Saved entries
========================================================================
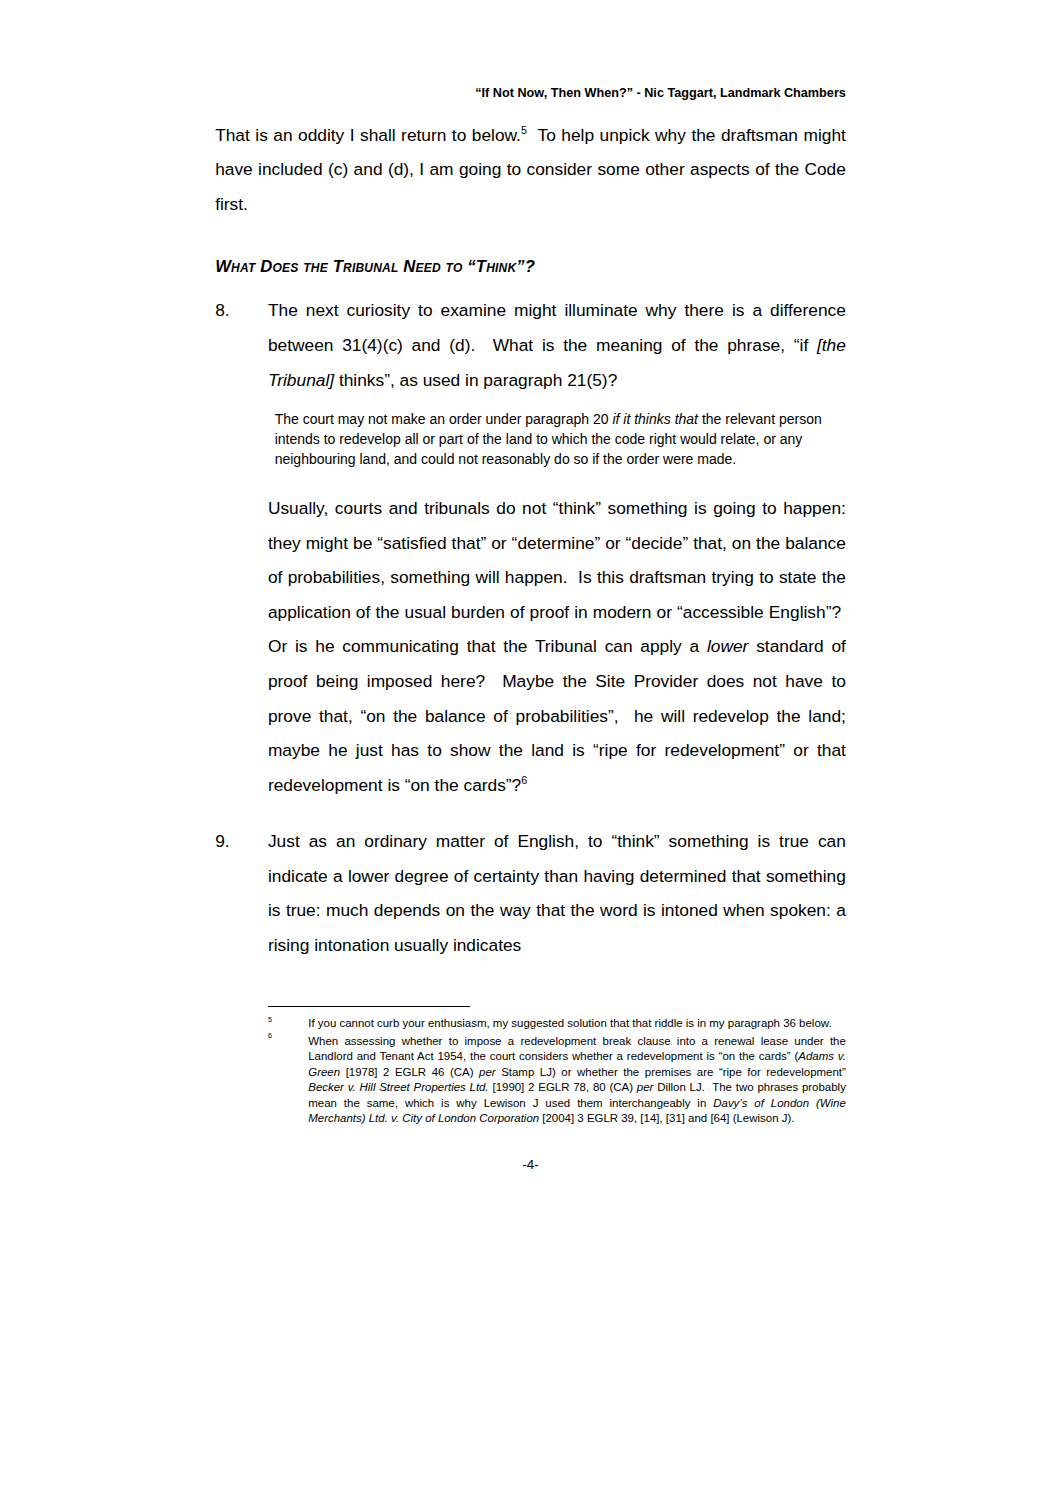“If Not Now, Then When?” - Nic Taggart, Landmark Chambers
That is an oddity I shall return to below.5 To help unpick why the draftsman might have included (c) and (d), I am going to consider some other aspects of the Code first.
What Does the Tribunal Need to “Think”?
8.
The next curiosity to examine might illuminate why there is a difference between 31(4)(c) and (d). What is the meaning of the phrase, “if [the Tribunal] thinks”, as used in paragraph 21(5)?
The court may not make an order under paragraph 20 if it thinks that the relevant person intends to redevelop all or part of the land to which the code right would relate, or any neighbouring land, and could not reasonably do so if the order were made.
Usually, courts and tribunals do not “think” something is going to happen: they might be “satisfied that” or “determine” or “decide” that, on the balance of probabilities, something will happen. Is this draftsman trying to state the application of the usual burden of proof in modern or “accessible English”? Or is he communicating that the Tribunal can apply a lower standard of proof being imposed here? Maybe the Site Provider does not have to prove that, “on the balance of probabilities”, he will redevelop the land; maybe he just has to show the land is “ripe for redevelopment” or that redevelopment is “on the cards”?6
9.
Just as an ordinary matter of English, to “think” something is true can indicate a lower degree of certainty than having determined that something is true: much depends on the way that the word is intoned when spoken: a rising intonation usually indicates
5
6
If you cannot curb your enthusiasm, my suggested solution that that riddle is in my paragraph 36 below.
When assessing whether to impose a redevelopment break clause into a renewal lease under the Landlord and Tenant Act 1954, the court considers whether a redevelopment is “on the cards” (Adams v. Green [1978] 2 EGLR 46 (CA) per Stamp LJ) or whether the premises are “ripe for redevelopment” Becker v. Hill Street Properties Ltd. [1990] 2 EGLR 78, 80 (CA) per Dillon LJ. The two phrases probably mean the same, which is why Lewison J used them interchangeably in Davy’s of London (Wine Merchants) Ltd. v. City of London Corporation [2004] 3 EGLR 39, [14], [31] and [64] (Lewison J).
-4-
========================================================================
_Assigned task:_ Each record should be copied exactly, and each image left out.

_Solution below:_
“If Not Now, Then When?” - Nic Taggart, Landmark Chambers
That is an oddity I shall return to below.5 To help unpick why the draftsman might have included (c) and (d), I am going to consider some other aspects of the Code first.
What Does the Tribunal Need to “Think”?
8.
The next curiosity to examine might illuminate why there is a difference between 31(4)(c) and (d). What is the meaning of the phrase, “if [the Tribunal] thinks”, as used in paragraph 21(5)?
The court may not make an order under paragraph 20 if it thinks that the relevant person intends to redevelop all or part of the land to which the code right would relate, or any neighbouring land, and could not reasonably do so if the order were made.
Usually, courts and tribunals do not “think” something is going to happen: they might be “satisfied that” or “determine” or “decide” that, on the balance of probabilities, something will happen. Is this draftsman trying to state the application of the usual burden of proof in modern or “accessible English”? Or is he communicating that the Tribunal can apply a lower standard of proof being imposed here? Maybe the Site Provider does not have to prove that, “on the balance of probabilities”, he will redevelop the land; maybe he just has to show the land is “ripe for redevelopment” or that redevelopment is “on the cards”?6
9.
Just as an ordinary matter of English, to “think” something is true can indicate a lower degree of certainty than having determined that something is true: much depends on the way that the word is intoned when spoken: a rising intonation usually indicates
5
6
If you cannot curb your enthusiasm, my suggested solution that that riddle is in my paragraph 36 below.
When assessing whether to impose a redevelopment break clause into a renewal lease under the Landlord and Tenant Act 1954, the court considers whether a redevelopment is “on the cards” (Adams v. Green [1978] 2 EGLR 46 (CA) per Stamp LJ) or whether the premises are “ripe for redevelopment” Becker v. Hill Street Properties Ltd. [1990] 2 EGLR 78, 80 (CA) per Dillon LJ. The two phrases probably mean the same, which is why Lewison J used them interchangeably in Davy’s of London (Wine Merchants) Ltd. v. City of London Corporation [2004] 3 EGLR 39, [14], [31] and [64] (Lewison J).
-4-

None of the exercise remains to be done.